Perundungan atau perisakan siber (Ps) atau cyberbullying kian meredup di tengah isu berita hoaks. Saat banyak media dan pihak mencanangkan wacana tangkal hoaks, Ps bebas merajai linimasa sosmed. Setiap akun, asli/palsu, bebas melakukannya. Dari mulai akun selebritas sampai orang biasa terkena Ps. Nyatanya, masih banyak orang yang nyinyir dan sarkas di kolom komentar.
Dampak Ps diperkirakan lebih dahsyat dari perisakan langsung. Jika seorang dirundung di sekolah, maka guru/wali kelas/guru BP bisa menyelesaikan. Namun pada Ps, korban bisa lepas kontrol dari apa yang terjadi secara online. Bisa jadi foto yang jadi bahan ejekan viral di Instagram. Lalu menjadi meme dengan caption lucu. Sedang jejak digital permanen dan sulit dilacak. Bagi pelaku Ps, hal ini lucu. Namun bagi korban Ps, bisa sampai menimbulkan kecenderungan depresi sampai bunuh diri.
Kasus Ps ini banyak terjadi pada usia remaja yang faham teknologi dan gadget. Pada usia ini, aktivitas peer-group berperan besar membentuk kepribadian. Karena remaja sedang mengalami krisis identitas, pemberontakan, dan bersikap trial-and-error tanpa pikir panjang. Hal ini diperparah jika remaja tidak faham literasi media dan digital. Keharmonisan dan komunikasi yang kurang baik dalam keluarga juga mengamplifikasi dampak Ps.Â
Bentuk-bentuk Ps yang paling umum ditemui ada beberapa. Dari mulai doxing atau menyebarkan data personal. Lalu ada cyberstalking atau mengikuti secara online akun-akun sosmed korban, kadang disertai ancaman. Revenge porn atau aktivitas membalas dengan penyebaran foto/video, kadang disertai intimidasi/pemerasan. Trolling atau mengejek/mempermalukan via komen/meme. Dan flaming atau mencaci maki via chat grup/email.

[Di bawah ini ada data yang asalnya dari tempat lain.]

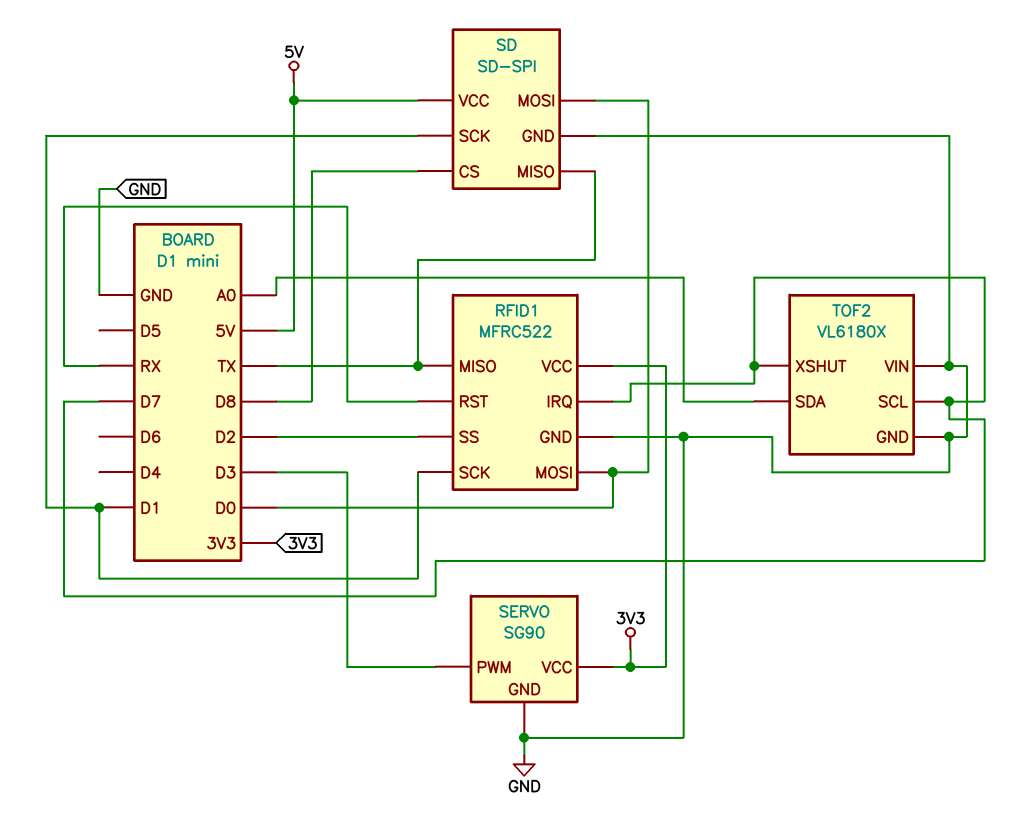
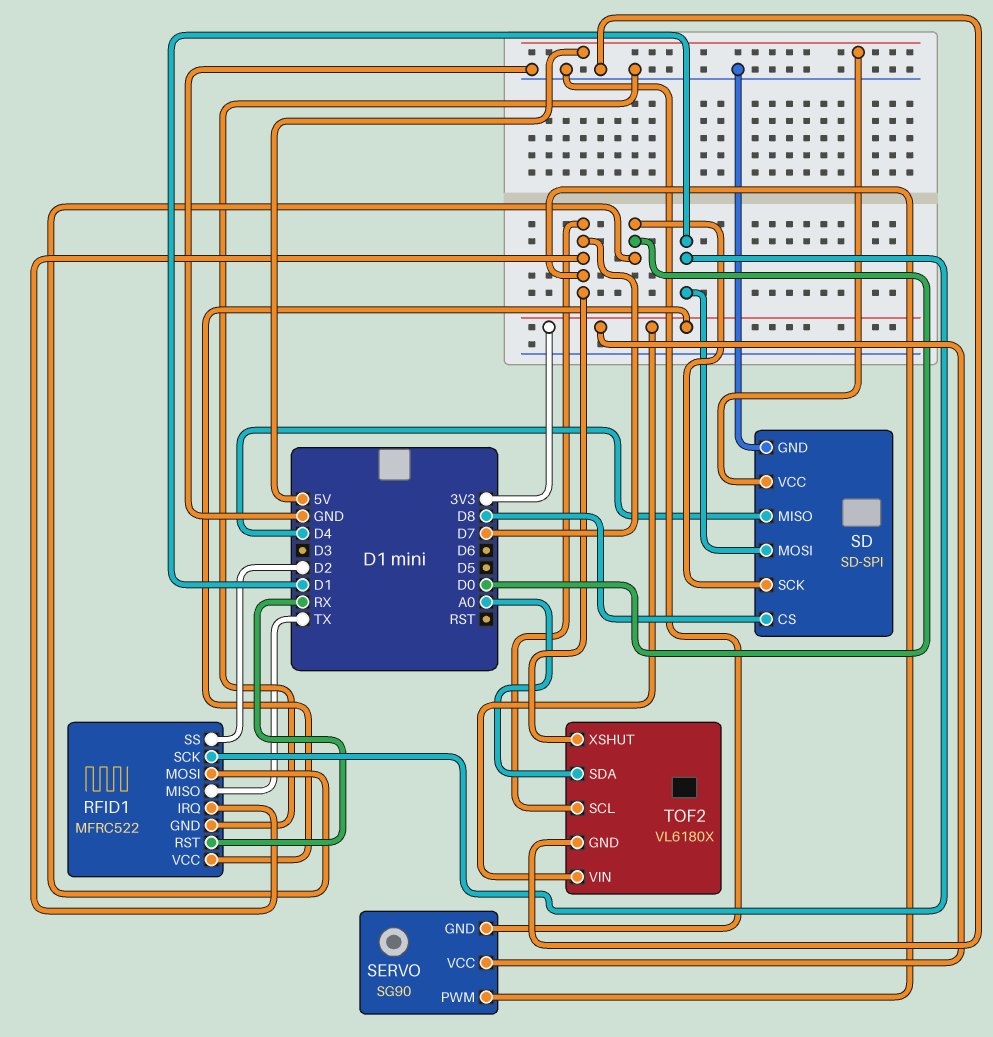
SD pin MISO: TX -> D4
SD pin MOSI: D0 -> D1
SD pin SCK: D1 -> D0
SERVO pin PWM: D3 -> D7
TOF2 pin VIN: GND -> 3V3

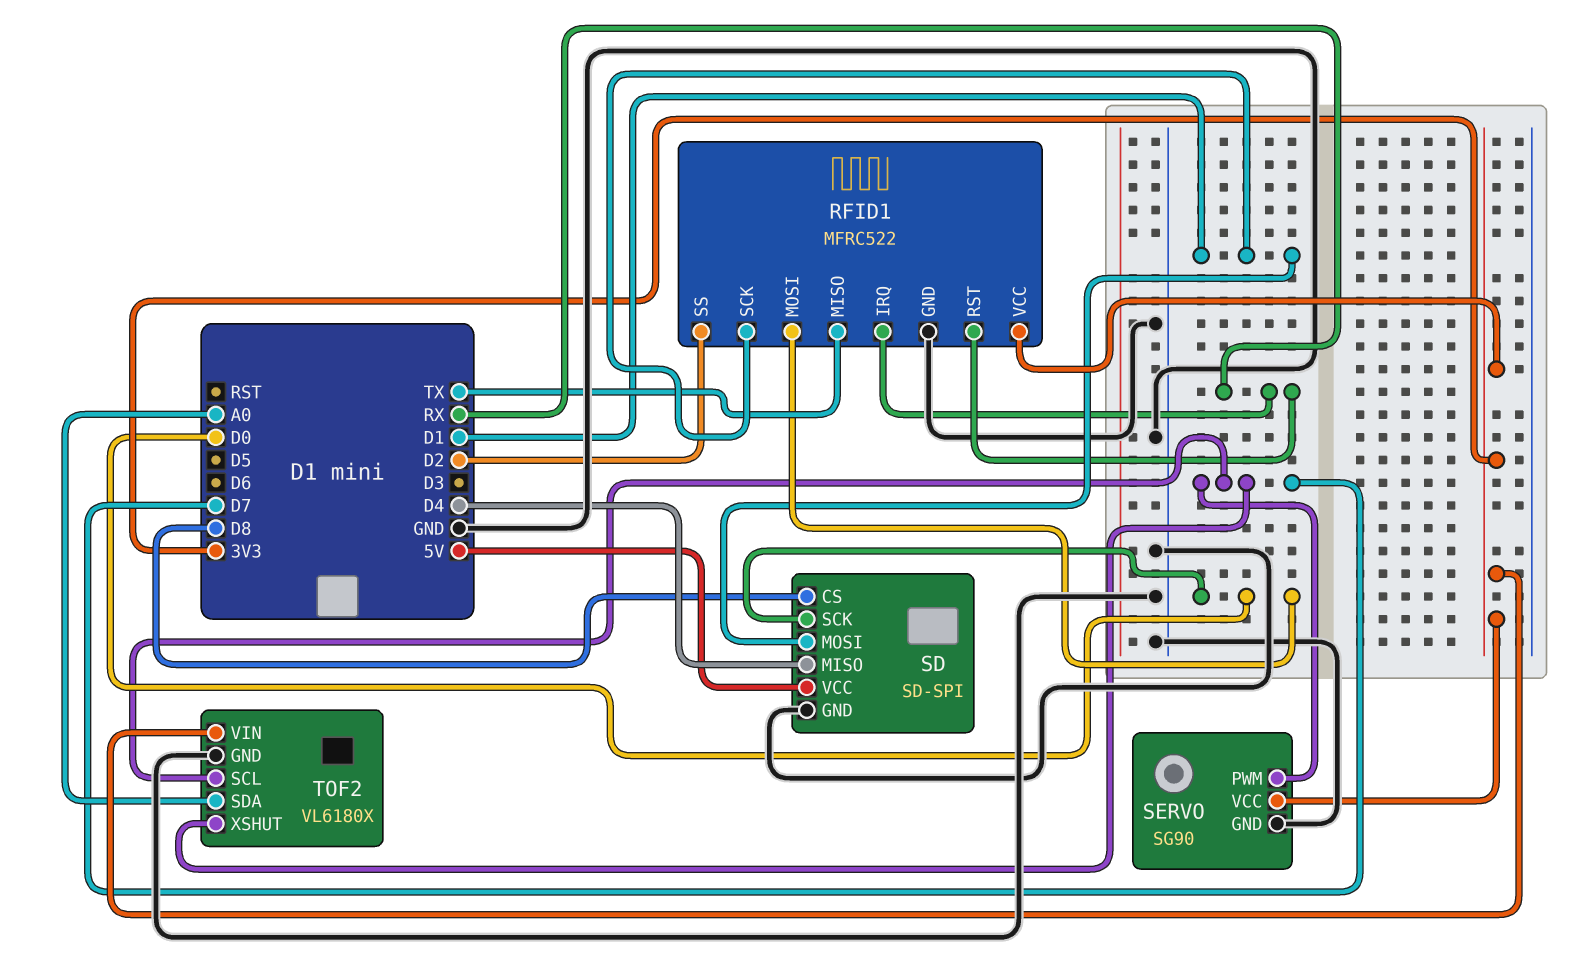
RFID1 pin IRQ: D7 -> RX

Dirangkum dari rappler.id, seorang siswa SMP bernama Caca dikucilkan di sekolahnya. Caca mendapati grup "ABC" di Facebook yang didalamnya banyak terdapat teman sekolahnya. Usut punya usut, ternyata grup ABC adalah singkatan "Aku Benci Caca". Menurut UNICEF di tahun 2016, ada sekitar 41%-50% remaja usia 13-15 pernah mengalami Ps di Indonesia. Dan kadang, korban Ps juga mengalami perundungan langsung atau offline. Ada juga indikasi, korban Ps bisa menjadi pelaku Ps di masa depan.
Menurut data survei APJII di tahun 2017, dari 143 juta pengguna internet sekitar 17% berusia 13-18 tahun. Walau komposisi pengguna internet di usia remaja di bawah usia dewasa (49,52%). Namun penetrasi pengguna internet hampir sama. Pada remaja mencapai 75%, sedang dewasa 74%. Dengan kata lain, 24 juta remaja di Indonesia cukup aktif di dunia maya. Bersaing ketat dengan orang dewasa (usia 19-34).
Media mainstream kini masih berlomba meliput berita hoaks. Ditambah tahun politik yang penuh intrik, semua isu menjadi politis. Dan saat sudah politis, maka diangkat menjadi berita. Isu Ps pun meredup seiring banyaknya informasi yang melulu soal hoaks partisan. Sedang remaja kita dibiarkan bersenang-senang di dunia maya. Otoritas pendidik pun masih sibuk (tidak pernah usai) berbenah. Sampai perundungan siber pun sering terjadi.
Bisa jadi, beberapa tahun ke depan banyak korban Ps mengemuka. Lalu perhatian kita pun tersedot kembali kepada isu ini. Sedang Ps sudah menjadi penyakit akut karena pola balas dendam. Sulit mengamati aktivitas Ps. Baik pada level orang tua sampai sekolah, aktivitas online siswa nampak nihil diawasi. Pun membatasi durasi online mereka pun bukan menjadi solusi. Karena remaja pasti ada cara untuk bisa online. Dan kadang lebih melek digital daripada orangtua/gurunya.
Sudah saatnya literasi media dan literasi digital menjadi topik dalam pendidikan. Bangsa kita begitu gandrung internet. Tapi sayang, kegemaran tadi tidak disertai ilmu dan panduan yang cukup. Tak heran isu hoaks, hate speech, sampai cyberbully menjadi konsumsi pikiran sehari-hari.